Sementara itu, instrumen deposito diramal tumbuh negatif, terindikasi dari nilai SBT sebesar minus 8,2%, berbeda dari 74,2% pada  kuartal sebelumnya.

Ekonom Senior Center Of Reform on Economics Yusuf Rendy Manilet menjelaskan, survei perbankan BI dilakukan pada kuartal IV 2020. Pada saat itu, ekonomi Indonesia memang dalam kondisi yang sedikit membaik yang antara lain terlihat dari  indeks PMI dan penjualan riil yang menunjukkan capaian lebih baik dibandingkan kuartal III 2020.

Perbaikan ekonomi pada kuartal keempat tahun lalu melatarbelakangi optimisme proyeksi penyaluran kredit baru pada kuartal I 2021. Namun, kenyatannya pemerintah kembali menerapakan Penerapan Pembatasan Kegiatan Masyarakat pada awal tahun ini. "Tentu ini akan berpengaruh terhadap dinamikan penyaluran kredit pada kuartal I 2021," ujar Yusuf kepada Katadata.co.id, Selasa (19/1).

Saat ini, para pelaku usaha belum sepenuhnya akan melakukan ekspansi usaha dan cenderung masih akan menunggu bagaimana kondisi perekonomian sepanjang kuartal I 2021. Dengan demikian, kredit baru belum akan tumbuh signifikan seperti hasil survei bank sentral.

Ketua Dewan Komisioner OJK Wimboh Santoso sebelumnya optimistis penyaluran kredit akan lebih baik pada tahun ini mencapai 6,5% hingga 8,5% usai terkontraksi tahun lalu.
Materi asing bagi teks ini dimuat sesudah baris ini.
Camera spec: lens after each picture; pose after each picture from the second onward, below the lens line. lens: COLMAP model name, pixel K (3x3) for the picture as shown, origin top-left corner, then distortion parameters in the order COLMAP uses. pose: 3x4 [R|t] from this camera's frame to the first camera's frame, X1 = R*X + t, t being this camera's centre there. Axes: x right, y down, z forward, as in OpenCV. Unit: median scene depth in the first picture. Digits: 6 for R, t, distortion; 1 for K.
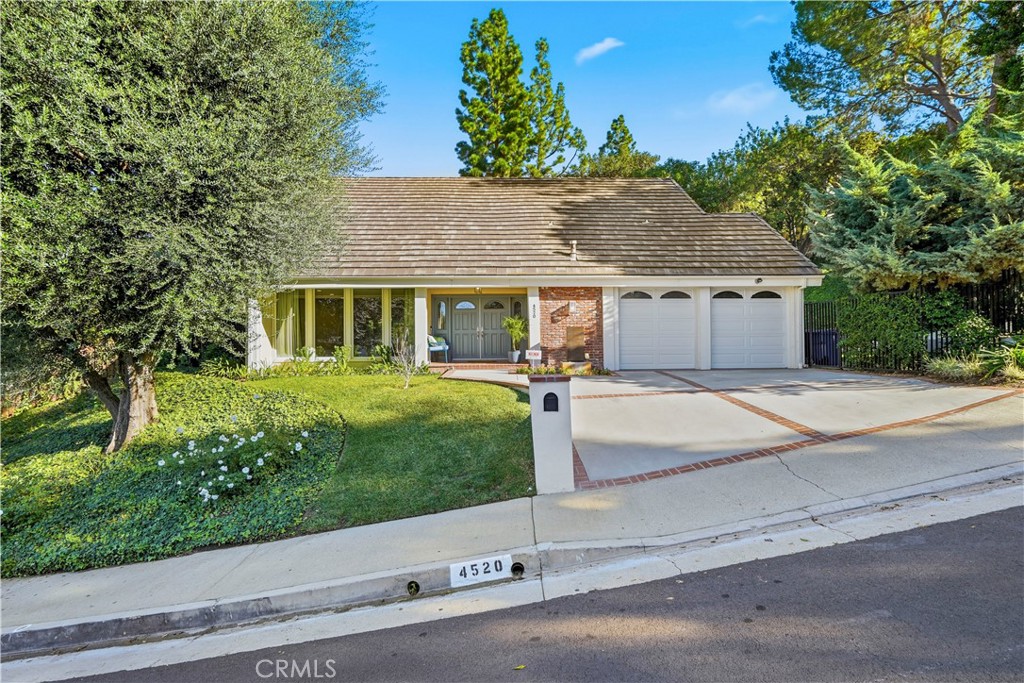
lens RADIAL K [[478.3, 0, 507.3], [0, 478.3, 341.4], [0, 0, 1]] dist [0.000746, 0.000760]
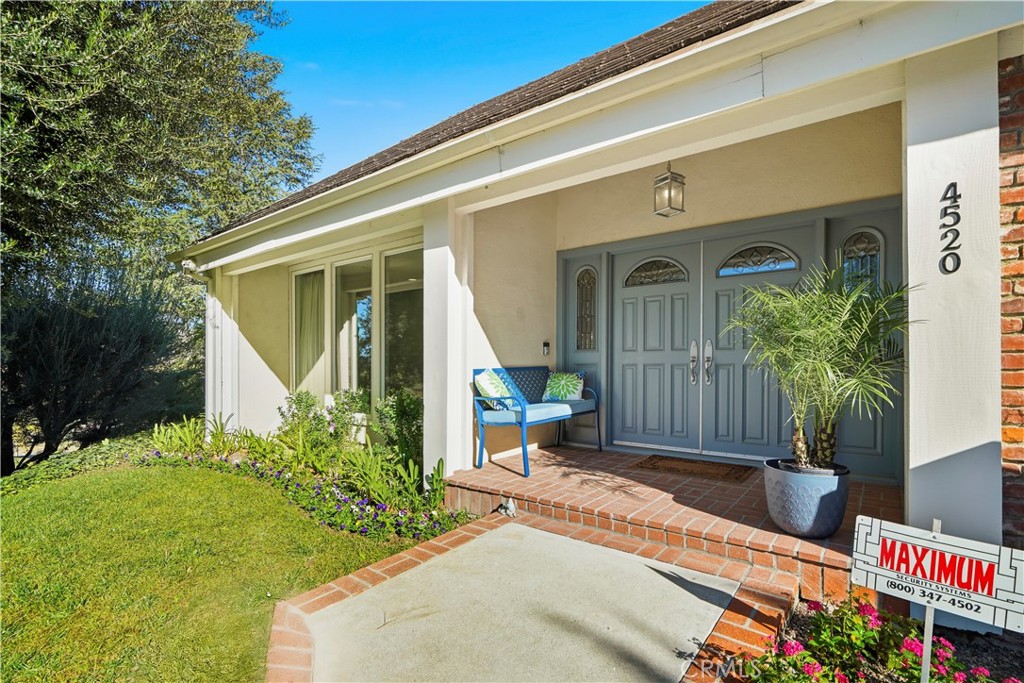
lens RADIAL K [[478.3, 0, 523.4], [0, 478.3, 370.4], [0, 0, 1]] dist [0.000746, 0.000760]
pose [[0.769452, 0.020628, -0.638372, 0.049186], [-0.008511, 0.999721, 0.022045, -0.020644], [0.638648, -0.011529, 0.769412, 0.785509]]
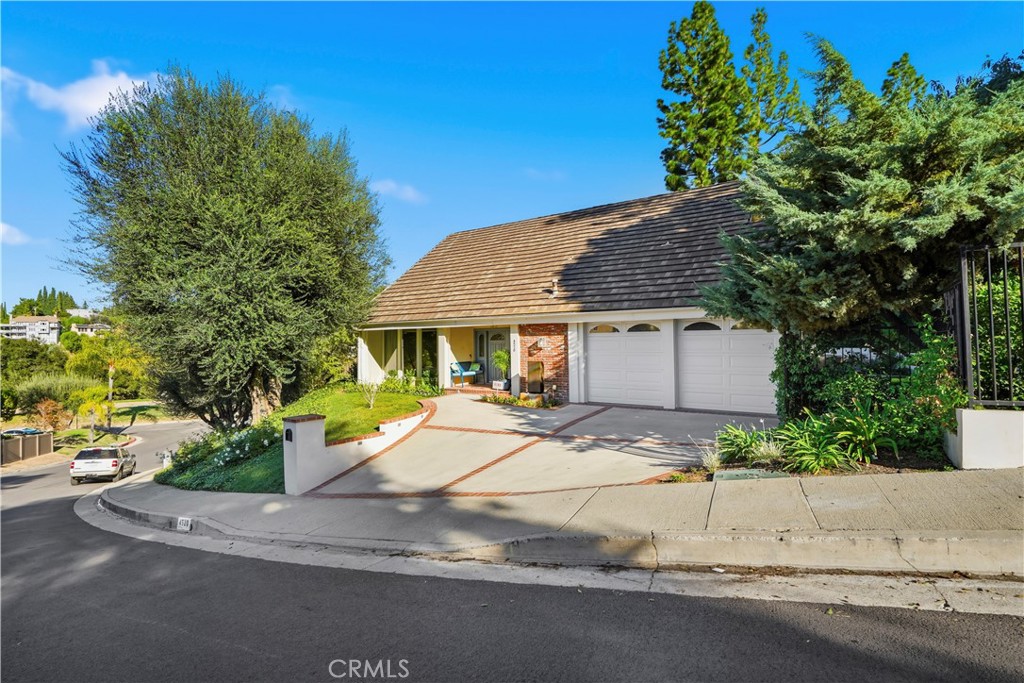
lens RADIAL K [[478.3, 0, 532.2], [0, 478.3, 331.4], [0, 0, 1]] dist [0.000746, 0.000760]
pose [[0.803564, -0.010797, -0.595120, 0.758767], [0.006235, 0.999933, -0.009722, -0.085200], [0.595185, 0.004102, 0.803578, 0.109949]]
OJK juga akan melonggarkan sejumlah kebijakan penyaluran kredit untuk mendorong permintaan. 

Wimboh menyebut, relaksasi akan dilakukan dengan menurunkan bobot risiko dalam perhitungan aset tertimbang menurun risiko atau ATMR kredit properti dan kredit kendaraan bermotor. Lembaga supervisi ini juga akan memberikan kelonggaran bobot risiko ATMR dan batas maksimum pemberian kredit atau BMPK untuk kredit di sektor kesehatan.
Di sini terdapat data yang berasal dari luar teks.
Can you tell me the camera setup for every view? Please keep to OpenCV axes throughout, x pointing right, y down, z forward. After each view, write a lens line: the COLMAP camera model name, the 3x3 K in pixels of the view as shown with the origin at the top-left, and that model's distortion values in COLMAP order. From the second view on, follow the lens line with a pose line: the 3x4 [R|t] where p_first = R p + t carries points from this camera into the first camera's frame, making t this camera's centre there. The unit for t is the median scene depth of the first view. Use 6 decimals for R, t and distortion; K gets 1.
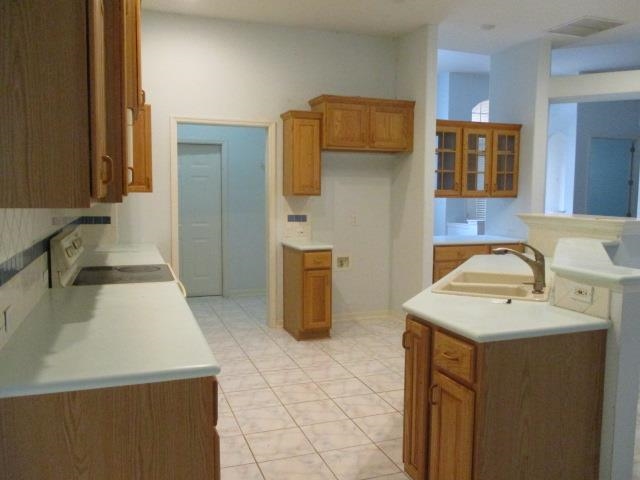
lens RADIAL K [[537.0, 0, 320.0], [0, 537.0, 240.0], [0, 0, 1]] dist [-0.003897, -0.009393]
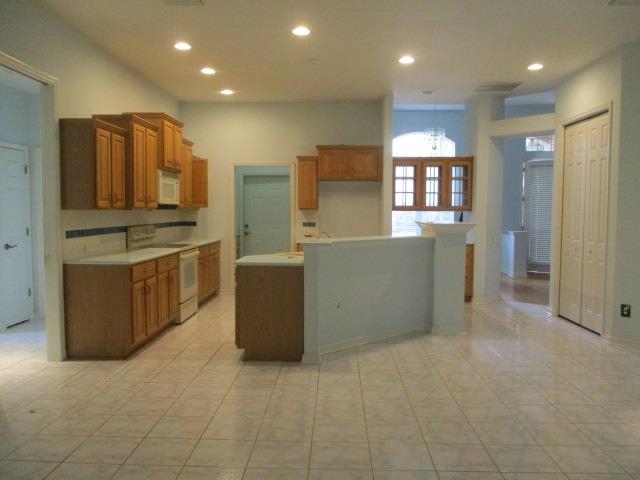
lens RADIAL K [[514.9, 0, 319.6], [0, 514.9, 248.5], [0, 0, 1]] dist [-0.065353, 0.000967]
pose [[0.933857, 0.024482, -0.356808, 0.529640], [-0.030170, 0.999491, -0.010384, 0.044419], [0.356372, 0.020462, 0.934120, -0.376331]]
"Kelonggaran ini untuk memberikan ruang bagi sektor kesehatan berkontribusi terhadap penanganan pandemi Covid-19. Detail kebijakan akan kami jelaskan terpisah," kata Wimboh.
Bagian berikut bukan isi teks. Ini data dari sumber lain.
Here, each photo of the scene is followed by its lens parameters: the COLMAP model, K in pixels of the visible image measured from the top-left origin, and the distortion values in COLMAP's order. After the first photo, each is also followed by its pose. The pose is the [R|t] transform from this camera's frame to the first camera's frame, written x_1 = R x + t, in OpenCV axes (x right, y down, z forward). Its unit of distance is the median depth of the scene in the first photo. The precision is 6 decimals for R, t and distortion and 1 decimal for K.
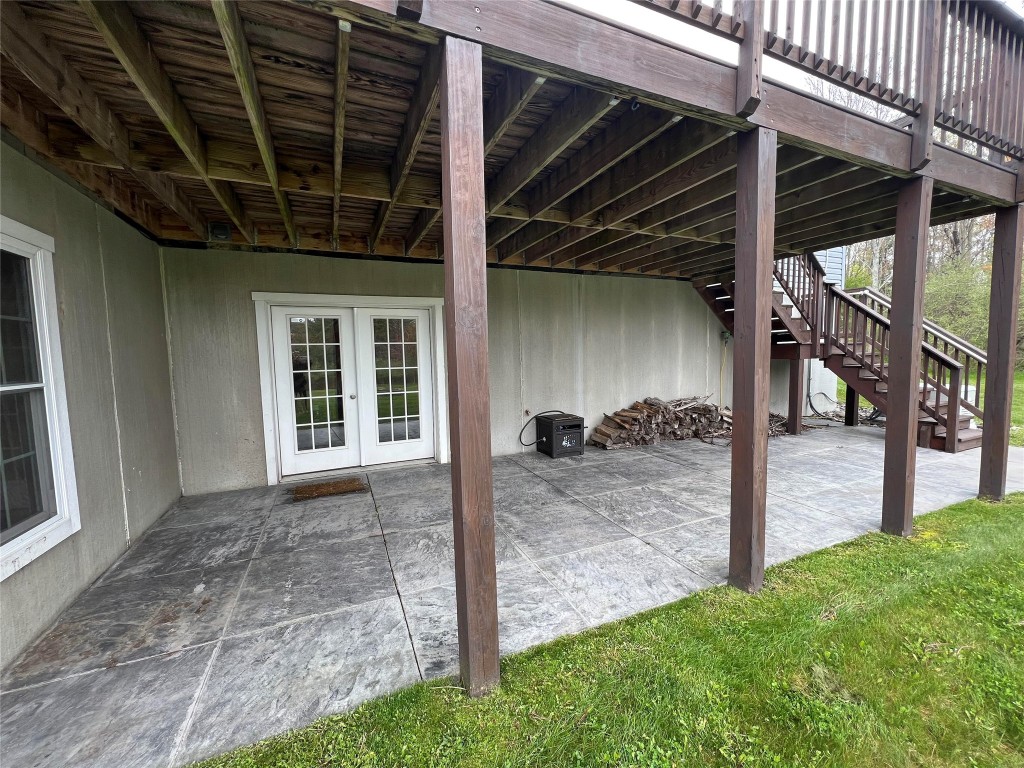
lens RADIAL K [[409.9, 0, 512.9], [0, 409.9, 385.3], [0, 0, 1]] dist [-0.000322, 0.000115]
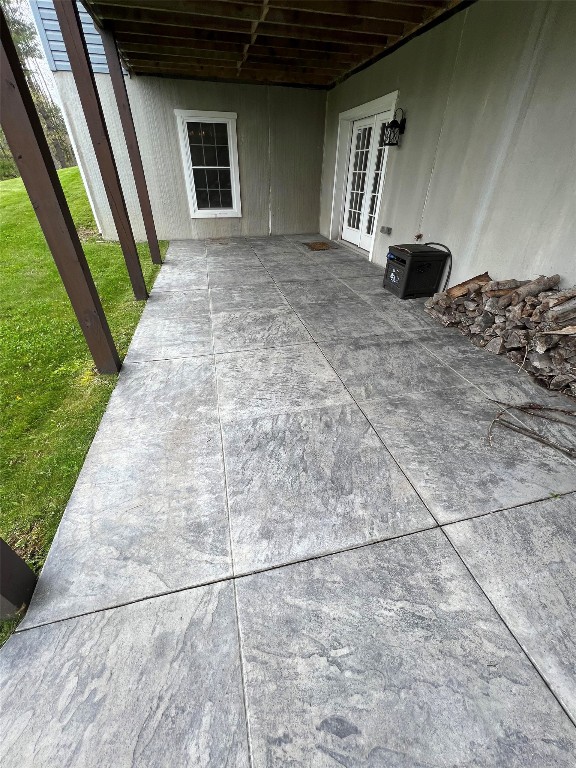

Selain itu, Wimboh telah memperpanjang kebijakan restrukturisasi kredit hingga Maret 2020. Insentif pemerintah berupa subsidi bunga dan penjaminan kredit UMKM dan Korporasi dipastikan akan terus berjalan.  Dengan perpanjangan restrukturisasi kredit, menurut Wimboh, debitur dapat secara berulang mengajukan restrukturisasi kredit sepanjang masih memiliki prospek usaha. Perbankan pun diminta tak membebani debitur dengan biaya  yang berlebihan.

“Relaksasi aturan restrukturisasi harus dipandang sebagai kebijakan yang win-win solution dan terukur, sehingga tidak deadlock.” katanya.